These are just some of the ways in which education is portrayed in “The View from the Ground,” the photo exhibition that opened Wednesday at the gallery space of Masrah al-Madina.
Given the grim subject matter of some of the images, it is perhaps surprising to learn that the European Union-funded exhibition is in part a celebration of that body’s financial contribution to improving educational and living conditions in Lebanon’s Palestinian refugee camps.
International bodies that spend millions on projects inevitably want to document their progress and celebrate their successful completion. PR firms and communications departments labor to attractively package successful outcomes and achievements.
This time, however, the EU and UNRWA decided to take a different approach to publicity, one that gives artistic license to just the beneficiaries of the EU aid.
To highlight this particular EU-funded rehabilitation work, the U.N. agency responsible for Palestinian refugees hired Zakira, a local NGO that specializes in training youths in photography.
Zakira, which has previously produced three exhibitions involving young Palestinian photographers, tapped the talent of 275 youths living in camps across the country, aged 12-20.
Of these, 250 worked on images pertaining to education, while a group of 25 focused on documenting a new EU-funded approach to shelter-rehabilitation in the camps.
To reflect these groupings, “The View from the Ground” is divided into two divergent parts.
Each photograph on the “education” side is untitled and simply tagged with the artist’s name and his or her camp of residence.
Without such prompting, however, one might be at a loss to identify the theme to be education. “Daily life” or indeed “child labor” might more readily come to mind as overarching titles for the collection.
One image shows two young boys, hiding perhaps, in a rundown and overgrown building. Alongside, women sit on the floor working with vine leaves. Elsewhere there is a playful close-up of kids on a jungle gym. Other images don’t show children at all, focusing rather on adults.
Then there are the pictures of children at work. A rotund boy wearing an apron carries a large coffee pot with the familiarity of a seasoned vendor. A slim youth crouches goggle-less as he works with a blow torch. A buck-toothed boy sells tomatoes and bananas in Ain al-Hilweh camp. A youth aids fishermen in Rashidieh. A girl goes about doing the laundry, while another youngster works in a bakery.
One particularly thought-provoking image on this theme contains no human figure at all.
Omara Shafaa from Ain al-Hilweh has taken a close-up shot of a workbench with assorted tools hanging above it. Some of the items – spanners, wrenches and so on – are missing, but a drawn outline of the absent tool indicates where it belongs. Intended or not, it is a strong symbolic nod to the positions young Palestinians believe they will come to occupy.
“We wanted to showcase the [projects’] impact through the eyes of the kids,” UNWRA public information officer Hoda Samra told The Daily Star at the exhibition opening, explaining that the portrayal of child labor in the images is perhaps an indication of what Palestinian youths feel education yields.
It’s also notable that the pictures in this series which depict children actually engaged at educational institutions or studying tend to have female subjects.
There are also very few images of kids at play. Rather than playfully mimicking the poses of movie stars and sports heroes, the subjects look uncharacteristically serious for their age.

PROVIDED INFORMATION =
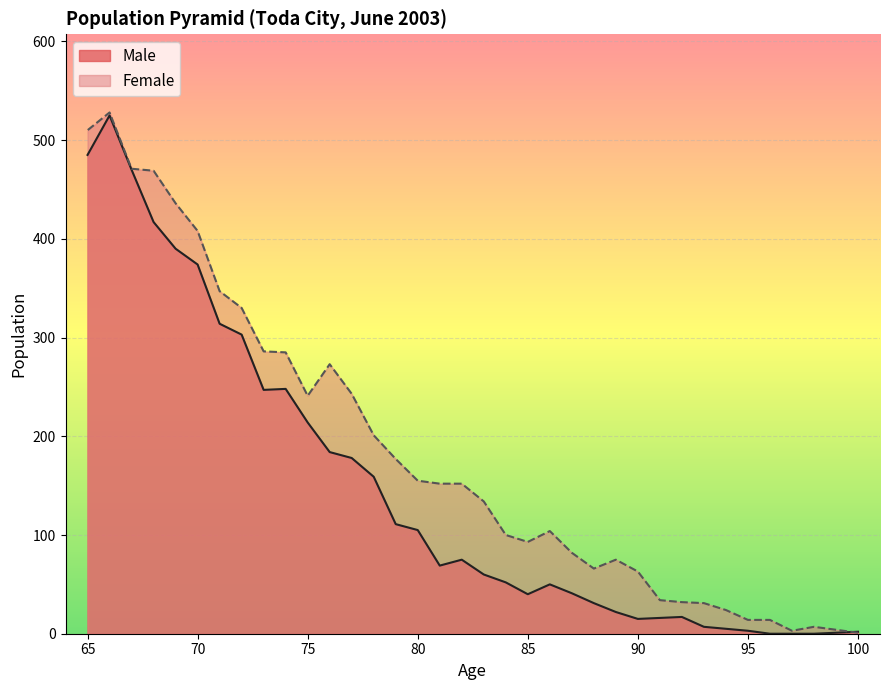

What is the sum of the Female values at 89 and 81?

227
---
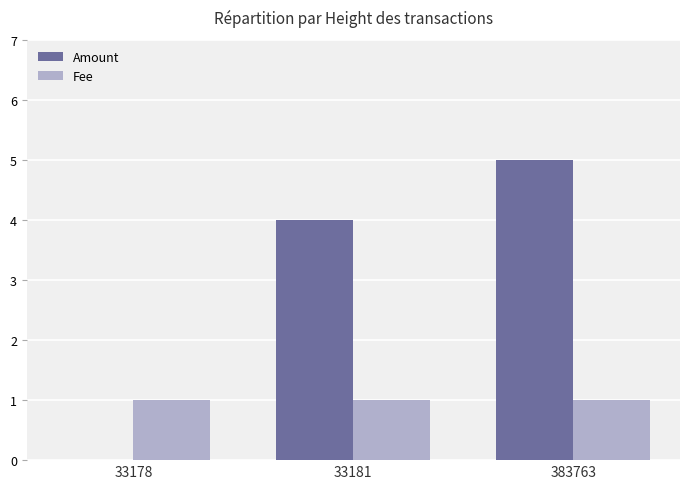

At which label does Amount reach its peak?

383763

TASK INSTRUCTIONS = Write out word for word the passage of the article on the Palestinian youth photo exhibition that begins at "International bodies that" and stops after "country, aged 12-20.". The listing plays no part in this exercise.

ANSWER TO THE EXERCISE =
International bodies that spend millions on projects inevitably want to document their progress and celebrate their successful completion. PR firms and communications departments labor to attractively package successful outcomes and achievements.
This time, however, the EU and UNRWA decided to take a different approach to publicity, one that gives artistic license to just the beneficiaries of the EU aid.
To highlight this particular EU-funded rehabilitation work, the U.N. agency responsible for Palestinian refugees hired Zakira, a local NGO that specializes in training youths in photography.
Zakira, which has previously produced three exhibitions involving young Palestinian photographers, tapped the talent of 275 youths living in camps across the country, aged 12-20.